Thank you, Chair.
You had raised, Mr. Rigby, the issue of the national case management system and the global case management system. I'd like to visit that a little more closely.
The GCMS was supposed to replace the NCMS in 2005, and you held off doing a lot of things, believing that the system was going to come in. And then it didn't happen, and now you're in some ways starting over.
On April 22, 2006, The Toronto Star ran an article that reads as follows, under the headline “Computer Revamp Costs Soar. Program Goes Up 25% and Lags Far Behind Schedule. Immigration and Border Officials Scrambling”.
The article says, in part:
A $48 million increase in the cost of a federal computer project is raising the spectre of another financial fiasco sadly reminiscent of the infamous gun registry. Bureaucrats in the three departments are whispering about the political cash and career implications of a massive program that has risen 25% to almost $243 million, won't deliver all that was originally promised and lags far behind schedule. Not surprisingly, immigration and border officials are losing confidence in the Global Case Management System while their superiors are struggling to contain what is even by Ottawa standards a mess.
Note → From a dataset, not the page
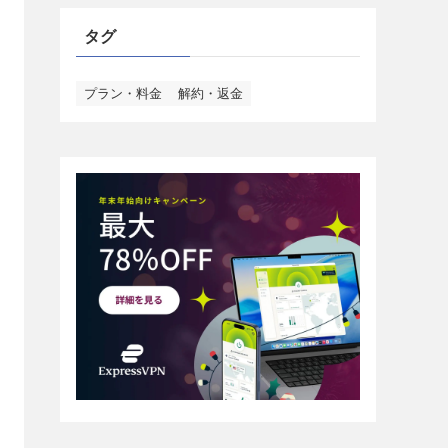
タグ
プラン・料金
解約・返金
In April 2007 the government cancels the program, or at least cancels it in terms of your participation in it. It's obviously wasted money, wasted time, wasted staff effort, wasted work, and continuing risk for a longer period of time than was necessary.
Please tell me why this failed, why the decision was made to not go with the GCMS and to return to the NCMS, how much more it is going to cost, how much money you have spent so far, and how long it is going to take until you get up to where you should have been had the government gone ahead with the original plan of 2005.